MKruer wrote:Planet: A celestial body large enough to generate a minimum heat of 1000K at is core through its own radiogenic heating, gravitational (primordial) heating or tidal heating, at any point during its historical past with a minimum duration of 100million years.
OK, here you've tightened up precision - good - but the problem is that you've tightened up precision on parameters that are derived not observed. Therefore these are so open to debate and review that even though I agree with chaos syndrome that it would be nice to have time to settle the issue, we'd be criticised for the impracticality of it.
It's like the astronomer who wanted to differentiate between Brown Dwarves and Superjupiters by their different formation mechanisms. Everyone else* asked, "
how can we decide?," and the guy hasn't got an answer.
MKruer wrote:On top of that I never said that the magnetic field was required to classify any body as a planet.
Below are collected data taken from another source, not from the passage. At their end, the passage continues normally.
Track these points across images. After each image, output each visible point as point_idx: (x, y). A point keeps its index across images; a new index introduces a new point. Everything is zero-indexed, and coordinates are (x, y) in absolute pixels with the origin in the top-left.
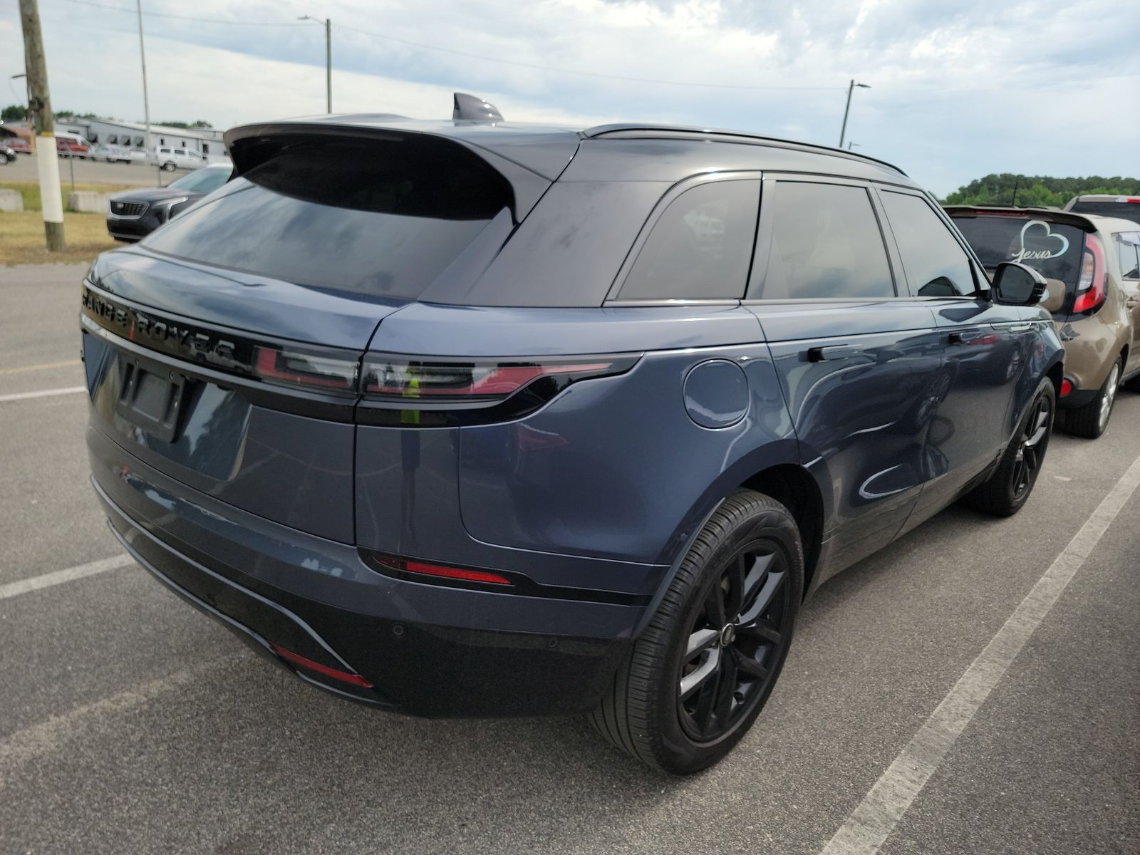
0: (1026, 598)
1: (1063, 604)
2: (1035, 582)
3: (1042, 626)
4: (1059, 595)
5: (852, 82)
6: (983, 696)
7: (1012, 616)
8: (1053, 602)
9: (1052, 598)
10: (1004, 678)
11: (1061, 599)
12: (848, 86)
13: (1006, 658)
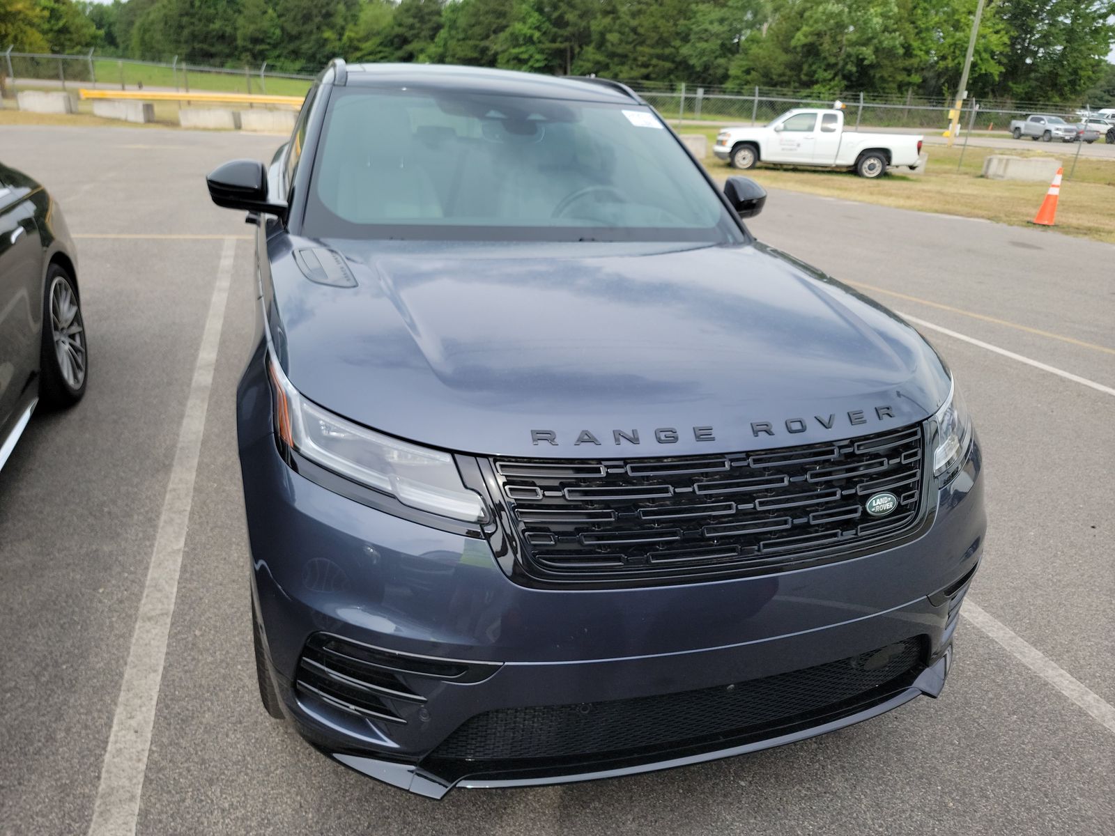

No, but I'm not sure you ever said it wasn't
. Anyway, I understand it that you're holding finding any (residual) magnetic field as evidence of e.g., a molten core (that has been) hotter than 1,000K for 100 million years.
MKruer wrote:Spaceman Spiff wrote:For Mars the evidence of a molten core is tenuous.
<sarcasm>So Mars is no longer a planet?</sarcasm>
Hey! Good use of humous tags there!
No, I wasn't saying Mars is no longer a planet. I was pointing out that there is not an adbundance of evidence for a Martian molten core. For example, this
reference (
http://www.anl.gov/Media_Center/News/20 ... 26mars.htm ) soon after yours states at one point: "The data support previous models of the martian core. ", which as d.m.falk mentions consider mars to have a solid core, but goes on to discuss inference of a molten core. Ironically (or double ironically!), it says sulphur impurities allow molten iron cores at reduced temperatures, so the core temperature issue is complicated by this discovery.
So there are complications. The global magnetic field of Mercury could have been induced; Venus appears geologically asleep (that is, we still haven't detected the kind of core you require), and impurities could upset the required temperature to molten iron.
MKruer wrote:... what about rouge planets, inner planets that were for one reason or another flung out of a system and are now wondering the void or planets that for one reason or another have a highly eccentric orbit, like some of the extrasolar planets that are 5 times more massive then Jupiter, but highly elliptical orbits?
Doh! I forgot about rogue planets (spelling! sir, otherwise I don't care about the planet's colour.
). I think tracing back the orbit to formation might allow us to recover an original orbit. For the collection of eccentric extrasolar orbits, population identitfication in orbit-mass scattergrams takes care of that.
MKruer wrote:Finally the reason why I came up with the idea for classify planets based upon it thermal core properties is because it is mass, size, orbit, and composition independent. A small rocky body would be classified as a planet sooner then a ball of ice, but at what point should a ball of ice be considered a planet? If you can answer that question precisely then there is no reason for my definition, problem is that any other definition would be more arbitrary then
"... mass, size, orbit, and composition independent", but technically requires spacecraft probe data to derive the necessary parameters. but I can avoid the pitfall of your question of limit by the scattergram method. Even so, why should a 13,000km diameter 'rock ball' be sooner considered a planet than a 13,000km diameter 'ice ball'?
Spiff.
* Another convenient exaggeration by me...
.